Кажется, лишь дети, и чаще деревенские, да редкие взрослые милостью Божией в утаённых заводях души уберёгшие детство, могут сладостно и нетерпимо, с щемящим и певучим счастьем ощущать, потом запальчиво или пронзительно грустно переживать времена года, их сказочные межи. Вот межа по-сентябрьски жёлтая, с небесной просинью, когда уморённая, огрузло зелёная листва жухнет и облетает, когда душа человечья, уже не сдавленная суетной летней плотью, полегчавшая, по-осеннему сквозна и проглядна, и готова, кажется, вот-вот повеяться к небу; а вот ядрёно хрустящая от мороза, синевато печальная, снежная межа, где сугробы, словно чистые и вымороженные холсты твоей души, где рябиново засияют святые письмена; а вот межа, обрызганная мелким вешним листом, похожим на ангельский смех малого чада, в ожидании счастья отпахнувшего ясные глаза к божьему свету. И за всякой межой, чудилось в детстве, нас что-то благостное поджидает, и перемены в небе, в лесу, на озере, в поле и нам сулят дивные, похожие на чудо перемены.

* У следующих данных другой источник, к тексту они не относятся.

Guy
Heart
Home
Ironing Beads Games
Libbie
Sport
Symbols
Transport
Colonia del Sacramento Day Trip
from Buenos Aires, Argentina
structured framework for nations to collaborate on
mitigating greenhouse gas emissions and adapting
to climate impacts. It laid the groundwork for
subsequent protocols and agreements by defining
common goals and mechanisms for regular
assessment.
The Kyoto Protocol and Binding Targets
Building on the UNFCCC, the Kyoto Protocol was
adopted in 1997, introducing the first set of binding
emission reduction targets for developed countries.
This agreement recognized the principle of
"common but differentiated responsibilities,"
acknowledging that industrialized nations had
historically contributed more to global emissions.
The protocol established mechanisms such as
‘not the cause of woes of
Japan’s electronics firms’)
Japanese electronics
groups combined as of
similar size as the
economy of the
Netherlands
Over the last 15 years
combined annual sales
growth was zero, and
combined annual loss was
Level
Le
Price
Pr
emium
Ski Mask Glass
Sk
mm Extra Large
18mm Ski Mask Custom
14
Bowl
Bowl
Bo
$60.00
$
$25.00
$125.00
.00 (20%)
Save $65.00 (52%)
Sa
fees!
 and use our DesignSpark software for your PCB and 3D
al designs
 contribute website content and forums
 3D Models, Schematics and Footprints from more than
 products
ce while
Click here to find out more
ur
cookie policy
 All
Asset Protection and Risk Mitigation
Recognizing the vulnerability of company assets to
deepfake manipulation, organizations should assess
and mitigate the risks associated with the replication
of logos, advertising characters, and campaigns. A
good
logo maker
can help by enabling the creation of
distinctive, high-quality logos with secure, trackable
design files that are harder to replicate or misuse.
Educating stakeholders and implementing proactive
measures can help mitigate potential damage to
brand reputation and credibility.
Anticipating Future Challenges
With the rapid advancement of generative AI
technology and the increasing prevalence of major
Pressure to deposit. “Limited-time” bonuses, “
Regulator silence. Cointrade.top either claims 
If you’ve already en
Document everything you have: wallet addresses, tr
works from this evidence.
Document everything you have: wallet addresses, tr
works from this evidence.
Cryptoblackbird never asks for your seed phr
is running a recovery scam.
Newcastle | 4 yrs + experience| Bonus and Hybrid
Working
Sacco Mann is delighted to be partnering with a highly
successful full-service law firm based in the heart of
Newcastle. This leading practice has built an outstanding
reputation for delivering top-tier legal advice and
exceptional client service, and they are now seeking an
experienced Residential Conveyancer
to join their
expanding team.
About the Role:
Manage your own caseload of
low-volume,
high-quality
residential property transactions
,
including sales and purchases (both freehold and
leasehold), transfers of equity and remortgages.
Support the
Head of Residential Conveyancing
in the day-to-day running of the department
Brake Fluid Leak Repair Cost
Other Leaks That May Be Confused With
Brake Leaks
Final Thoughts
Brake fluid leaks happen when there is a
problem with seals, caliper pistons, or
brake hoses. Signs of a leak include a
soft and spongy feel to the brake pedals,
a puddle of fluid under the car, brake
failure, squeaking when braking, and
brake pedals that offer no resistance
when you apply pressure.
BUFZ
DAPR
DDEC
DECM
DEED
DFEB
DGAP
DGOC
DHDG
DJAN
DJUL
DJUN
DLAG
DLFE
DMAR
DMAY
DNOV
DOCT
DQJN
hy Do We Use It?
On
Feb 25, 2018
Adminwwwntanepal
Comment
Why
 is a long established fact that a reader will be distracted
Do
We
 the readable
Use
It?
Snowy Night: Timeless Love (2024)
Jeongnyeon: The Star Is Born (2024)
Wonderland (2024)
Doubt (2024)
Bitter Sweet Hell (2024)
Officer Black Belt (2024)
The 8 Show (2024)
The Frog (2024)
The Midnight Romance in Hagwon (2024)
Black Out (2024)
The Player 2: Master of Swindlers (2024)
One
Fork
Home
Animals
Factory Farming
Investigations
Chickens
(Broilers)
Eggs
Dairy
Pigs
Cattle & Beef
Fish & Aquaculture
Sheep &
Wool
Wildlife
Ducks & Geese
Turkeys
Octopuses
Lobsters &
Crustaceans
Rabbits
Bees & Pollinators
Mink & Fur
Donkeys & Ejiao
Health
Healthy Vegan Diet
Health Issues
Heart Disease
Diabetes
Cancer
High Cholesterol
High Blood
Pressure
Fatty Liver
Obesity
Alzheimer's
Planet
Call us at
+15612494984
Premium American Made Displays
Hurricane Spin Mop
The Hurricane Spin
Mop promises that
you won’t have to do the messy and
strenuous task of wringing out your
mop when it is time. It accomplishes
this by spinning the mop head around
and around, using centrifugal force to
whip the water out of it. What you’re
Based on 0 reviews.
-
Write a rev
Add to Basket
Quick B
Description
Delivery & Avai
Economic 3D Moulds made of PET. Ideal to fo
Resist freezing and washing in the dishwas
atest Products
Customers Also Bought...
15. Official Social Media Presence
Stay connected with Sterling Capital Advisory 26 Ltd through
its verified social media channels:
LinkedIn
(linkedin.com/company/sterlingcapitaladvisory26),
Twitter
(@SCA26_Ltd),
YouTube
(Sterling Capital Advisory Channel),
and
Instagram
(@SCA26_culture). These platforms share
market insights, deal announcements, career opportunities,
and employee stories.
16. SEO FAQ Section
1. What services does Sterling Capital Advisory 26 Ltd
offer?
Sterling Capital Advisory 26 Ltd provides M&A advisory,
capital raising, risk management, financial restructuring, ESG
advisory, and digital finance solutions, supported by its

Но с вечерней паутиной у глаз и довременной усталью чуешь, что и радость-то вся и душевное обмирание лишь в трепетном, нескончаемом ожидании, после коего приступает все та же суетная пустота. И жаль, что уже ничего не ждёшь, что напоминало бы душе о чуде; жаль, что глаза, окутанные серой житейской мглой, приослепли и уже не видят, как выжелтели листья и посыпались… посыпались сквозь осенний туман на инистую, построжавшую землю; а вот и покровский снег, густой и тихий, обряжает землю на долгий зимний сон, а вот и стылая бледная ночь в серебристой россыпи звёзд, когда озеро вдруг замерзало…
Проглядев, пропустив межу, лишь бездумно отметишь в сознании перемену земли, незряче глядя в заснеженный березняк, в синеватую ледяную пустошь, и грустно, и совестно, и тягостно на душе, словно нечаянно слился взглядом с чистым, глубоко в тебя проникающим, терпеливо ждущим детским взором, будто сам Отец Небесный печально всмотрелся в тебя… Утупишь глаза в землю… нечем ответить ясному взору, сквозняком гуляет в душе тоскливая пустота… и, ссутулив спину, болезненно сморщившись в ненависти к себе, поспешишь в крикливое и пёстрое многолюдье, чтобы забыть о недавнем стыде, заглушить его невнятным бормотанием голосов, мельканьем стёртых лиц и мимолётных ощущений, утопить в житейском суетном азарте и не мучиться больше. А мимо, не печаля и не радуя, поплывут по небу, по березнякам и лугам, по озёрам и речкам вековечные времена года, сказочно обмирая на чудесных межах.